歯科技工士学校を卒業した後は、主に歯科技工所・歯科医院・独立開業の3つの進路があります。
歯科技工所(通称「ラボ」)で働く歯科技工士は、さまざまな歯科医院から注文を受けて技工物を製作します。歯科技工所によっては、海外からの依頼を受けているところもあります。
歯科医院で働く歯科技工士は、基本的には勤め先の歯科医院に通う患者さんの技工物を製作します。歯科医院によっては、歯科技工士が印象採得を行なったり、患者さんへの説明を行ったりするところもあります。
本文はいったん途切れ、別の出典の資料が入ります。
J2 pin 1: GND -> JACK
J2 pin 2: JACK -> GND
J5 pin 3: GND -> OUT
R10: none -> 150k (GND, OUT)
また、「9. 歯科技工士の離職率」でも記載した通り、現状では離職してしまう歯科技工士が多く、離職した方は歯科医院の事務長や歯科関連企業など、歯科の知識を活かした職種に勤める方もいるようです。
11.歯だけじゃない!エピテーゼに特殊メイク?!
歯科技工士の中には、エピテーゼの製作や、特殊メイクを行なっている方もいます。
「エピテーゼ」とは、事故やがんなどで生じた体の欠損部に対して、審美的な回復を行うための医療用具です。眼や指、耳、乳房などをリアルに再現していくのですが、実はこの技術、歯科技工の技術に通じているのです。
細やかな皮膚のシワを加えたり、毛細血管などを着色していくことで、本物と見分けがつかないくらいに仕上げます。
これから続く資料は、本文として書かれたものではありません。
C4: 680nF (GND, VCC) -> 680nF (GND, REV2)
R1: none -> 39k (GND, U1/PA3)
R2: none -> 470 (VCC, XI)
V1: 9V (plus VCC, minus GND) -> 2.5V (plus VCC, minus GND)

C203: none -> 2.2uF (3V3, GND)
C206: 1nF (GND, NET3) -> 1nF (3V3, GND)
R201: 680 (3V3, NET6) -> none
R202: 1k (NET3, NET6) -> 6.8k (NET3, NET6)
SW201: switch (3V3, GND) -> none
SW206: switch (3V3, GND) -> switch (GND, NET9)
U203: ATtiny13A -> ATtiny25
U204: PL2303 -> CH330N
エピテーゼは、体の一部を失った患者さんの精神的苦痛を解放することができるという、大きな役割を果たしているのです。
さらにこの技術、映画などの特殊メイクなどにも通じる技術なんです。なんでもリアルに作り上げる、歯科技工士ならではの凄技ですね。
12.世界の歯科技工士事情_すごいぞ世界のセラミスト!
歯科技工士は給与面や離職率など決してネガティブな現状ばかりではありません。
日本人歯科技工士の繊細さと日本の技術は、アメリカやヨーロッパなど世界中で“飛び抜けて素晴らしい” と評価されています。日本には一流のセラミスト(歯科技工士)がたくさんいますから、歯科技工士として学ぶには他国にはない恵まれた環境です。
歯科医師や患者から「一緒に仕事をしたい」「私の歯をつくってほしい」と指名されるセラミストも多く存在し、各国からその技術を学びに来日する歯科医師や歯科技工士がいるほどです。歯科技工士は自分の腕と努力次第で、歯科業界で最も飛躍できる職業です。